Items from a dataset

—————

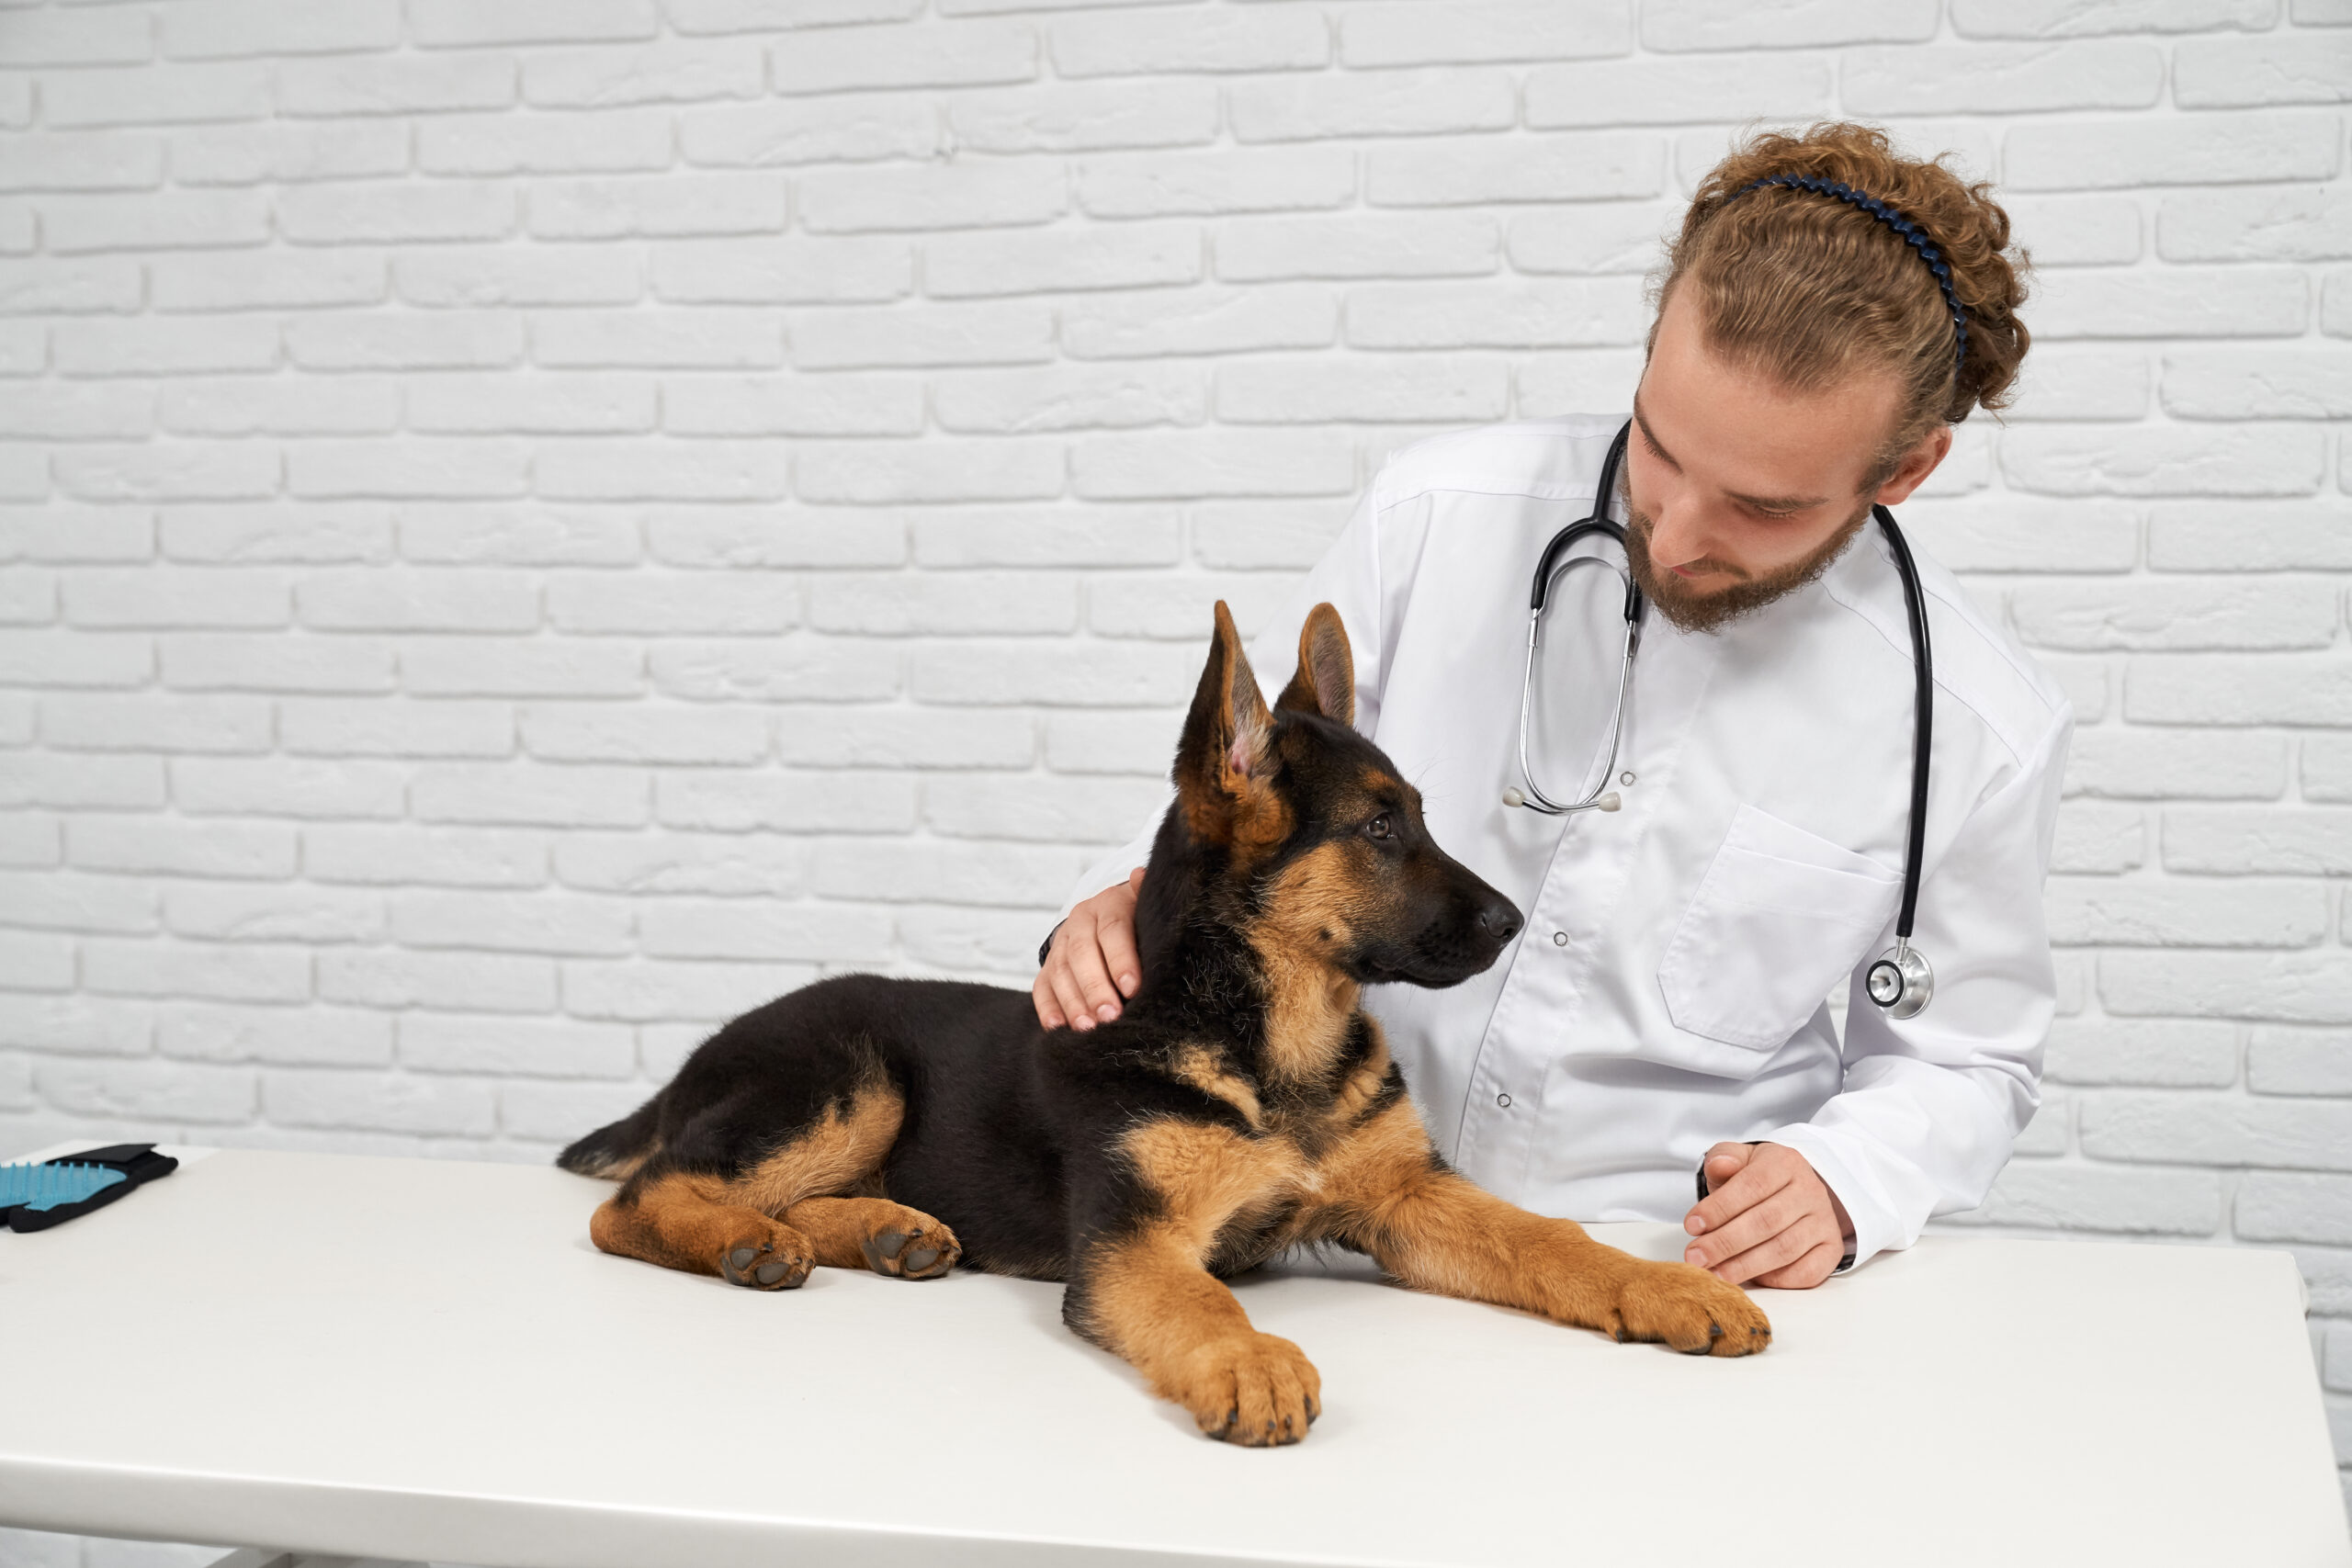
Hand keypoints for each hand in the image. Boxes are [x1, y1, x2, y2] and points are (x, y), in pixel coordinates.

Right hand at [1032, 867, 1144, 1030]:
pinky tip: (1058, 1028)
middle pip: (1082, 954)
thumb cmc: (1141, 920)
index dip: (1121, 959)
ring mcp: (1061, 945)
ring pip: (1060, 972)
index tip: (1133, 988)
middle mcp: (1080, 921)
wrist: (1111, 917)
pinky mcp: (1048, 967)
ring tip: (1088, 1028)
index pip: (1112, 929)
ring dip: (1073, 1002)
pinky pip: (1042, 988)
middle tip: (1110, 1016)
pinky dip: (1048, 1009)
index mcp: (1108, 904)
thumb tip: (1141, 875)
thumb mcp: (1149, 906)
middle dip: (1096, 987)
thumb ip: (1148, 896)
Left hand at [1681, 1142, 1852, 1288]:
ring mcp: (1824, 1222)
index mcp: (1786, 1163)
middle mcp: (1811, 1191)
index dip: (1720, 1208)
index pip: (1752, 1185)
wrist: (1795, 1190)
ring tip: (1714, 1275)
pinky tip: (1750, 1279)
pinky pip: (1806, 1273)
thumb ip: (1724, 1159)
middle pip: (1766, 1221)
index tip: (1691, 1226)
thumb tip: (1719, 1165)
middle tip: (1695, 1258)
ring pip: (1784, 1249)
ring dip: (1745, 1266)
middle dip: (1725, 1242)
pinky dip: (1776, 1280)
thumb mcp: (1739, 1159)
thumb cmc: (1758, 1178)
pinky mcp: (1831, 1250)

—————

*The problem*. In the records above, return only the line that contains "ring dip: (1745, 1266)" and every line after it through the last, exactly as they appear.

*Solution for this problem*.
ring dip: (1745, 1266)
middle dip: (1725, 1242)
pinky dip: (1776, 1280)
thumb mcp: (1739, 1159)
thumb cmc: (1758, 1178)
pinky mcp: (1831, 1250)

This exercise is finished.